— Task to complete —
Once the line containing "PREGNANCY POLICY" is located, output it and every line after it through the end of the records, exactly as written and nothing else.

Page-level text extractions
== Segment start ==
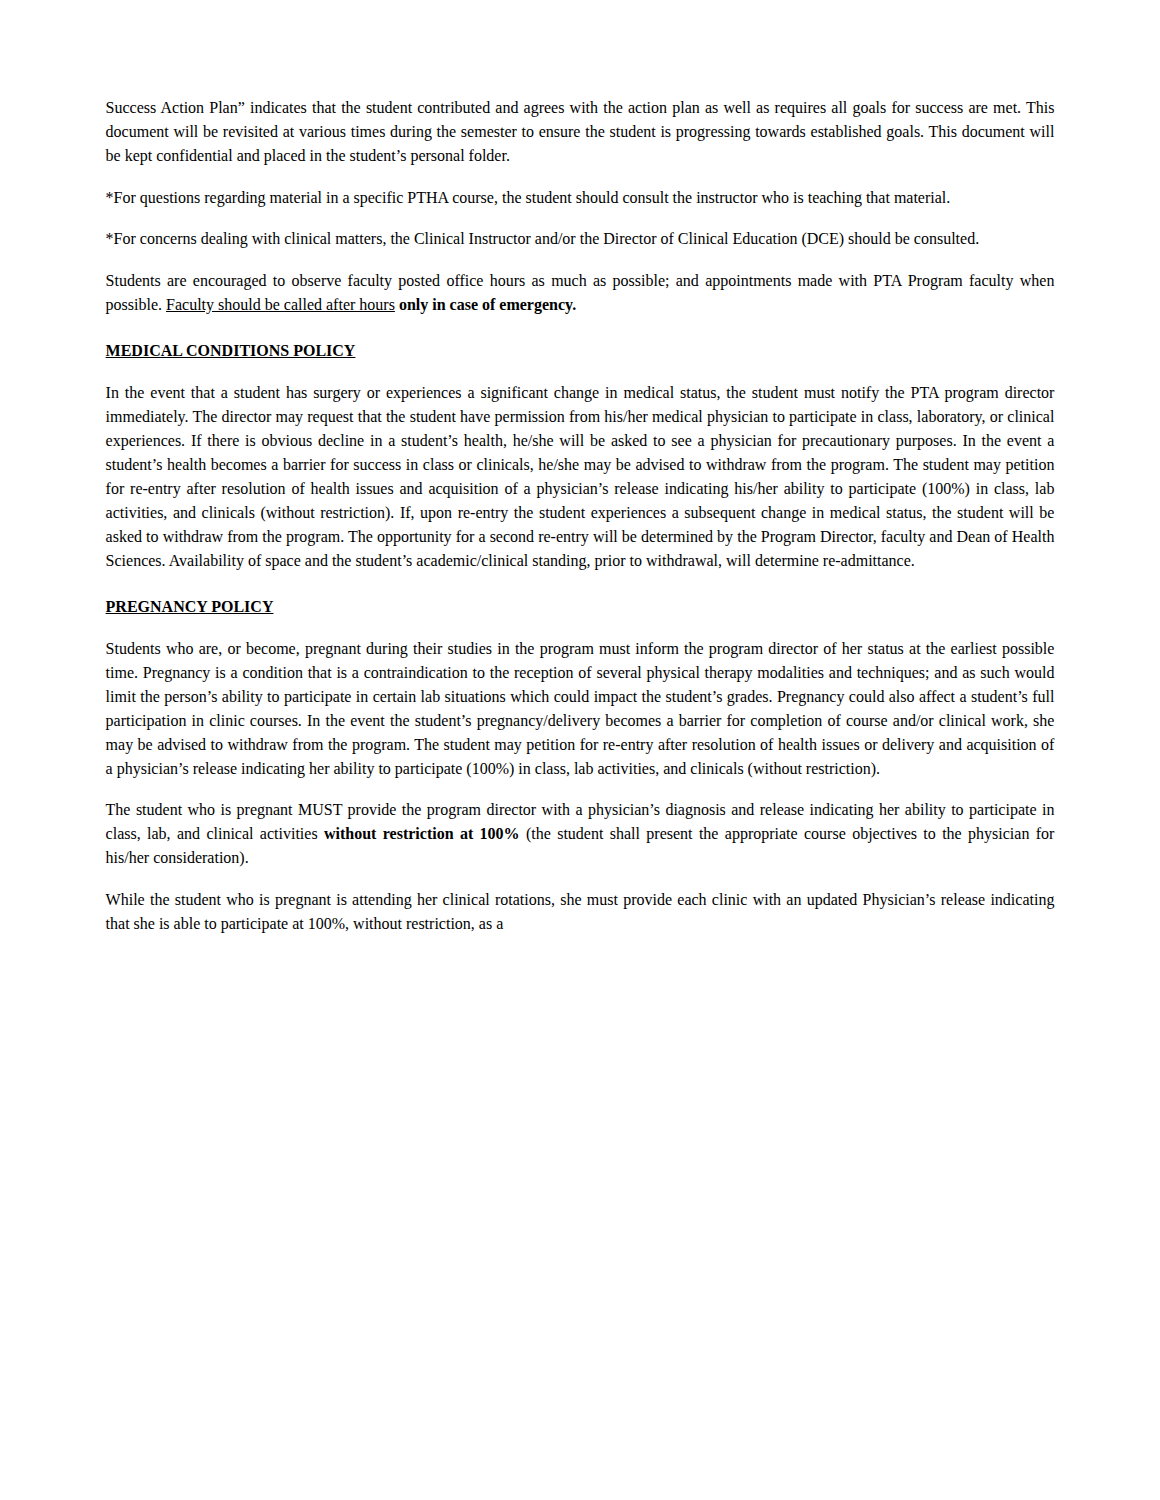Success Action Plan” indicates that the student contributed and agrees with the action plan as well as requires all goals for success are met. This document will be revisited at various times during the semester to ensure the student is progressing towards established goals. This document will be kept confidential and placed in the student’s personal folder.
*For questions regarding material in a specific PTHA course, the student should consult the instructor who is teaching that material.
*For concerns dealing with clinical matters, the Clinical Instructor and/or the Director of Clinical Education (DCE) should be consulted.
Students are encouraged to observe faculty posted office hours as much as possible; and appointments made with PTA Program faculty when possible. Faculty should be called after hours only in case of emergency.
MEDICAL CONDITIONS POLICY
In the event that a student has surgery or experiences a significant change in medical status, the student must notify the PTA program director immediately. The director may request that the student have permission from his/her medical physician to participate in class, laboratory, or clinical experiences. If there is obvious decline in a student’s health, he/she will be asked to see a physician for precautionary purposes. In the event a student’s health becomes a barrier for success in class or clinicals, he/she may be advised to withdraw from the program. The student may petition for re-entry after resolution of health issues and acquisition of a physician’s release indicating his/her ability to participate (100%) in class, lab activities, and clinicals (without restriction). If, upon re-entry the student experiences a subsequent change in medical status, the student will be asked to withdraw from the program. The opportunity for a second re-entry will be determined by the Program Director, faculty and Dean of Health Sciences. Availability of space and the student’s academic/clinical standing, prior to withdrawal, will determine re-admittance.
PREGNANCY POLICY
Students who are, or become, pregnant during their studies in the program must inform the program director of her status at the earliest possible time. Pregnancy is a condition that is a contraindication to the reception of several physical therapy modalities and techniques; and as such would limit the person’s ability to participate in certain lab situations which could impact the student’s grades. Pregnancy could also affect a student’s full participation in clinic courses. In the event the student’s pregnancy/delivery becomes a barrier for completion of course and/or clinical work, she may be advised to withdraw from the program. The student may petition for re-entry after resolution of health issues or delivery and acquisition of a physician’s release indicating her ability to participate (100%) in class, lab activities, and clinicals (without restriction).
The student who is pregnant MUST provide the program director with a physician’s diagnosis and release indicating her ability to participate in class, lab, and clinical activities without restriction at 100% (the student shall present the appropriate course objectives to the physician for his/her consideration).
While the student who is pregnant is attending her clinical rotations, she must provide each clinic with an updated Physician’s release indicating that she is able to participate at 100%, without restriction, as a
== Segment end ==
— Answer to the problem —
PREGNANCY POLICY
Students who are, or become, pregnant during their studies in the program must inform the program director of her status at the earliest possible time. Pregnancy is a condition that is a contraindication to the reception of several physical therapy modalities and techniques; and as such would limit the person’s ability to participate in certain lab situations which could impact the student’s grades. Pregnancy could also affect a student’s full participation in clinic courses. In the event the student’s pregnancy/delivery becomes a barrier for completion of course and/or clinical work, she may be advised to withdraw from the program. The student may petition for re-entry after resolution of health issues or delivery and acquisition of a physician’s release indicating her ability to participate (100%) in class, lab activities, and clinicals (without restriction).
The student who is pregnant MUST provide the program director with a physician’s diagnosis and release indicating her ability to participate in class, lab, and clinical activities without restriction at 100% (the student shall present the appropriate course objectives to the physician for his/her consideration).
While the student who is pregnant is attending her clinical rotations, she must provide each clinic with an updated Physician’s release indicating that she is able to participate at 100%, without restriction, as a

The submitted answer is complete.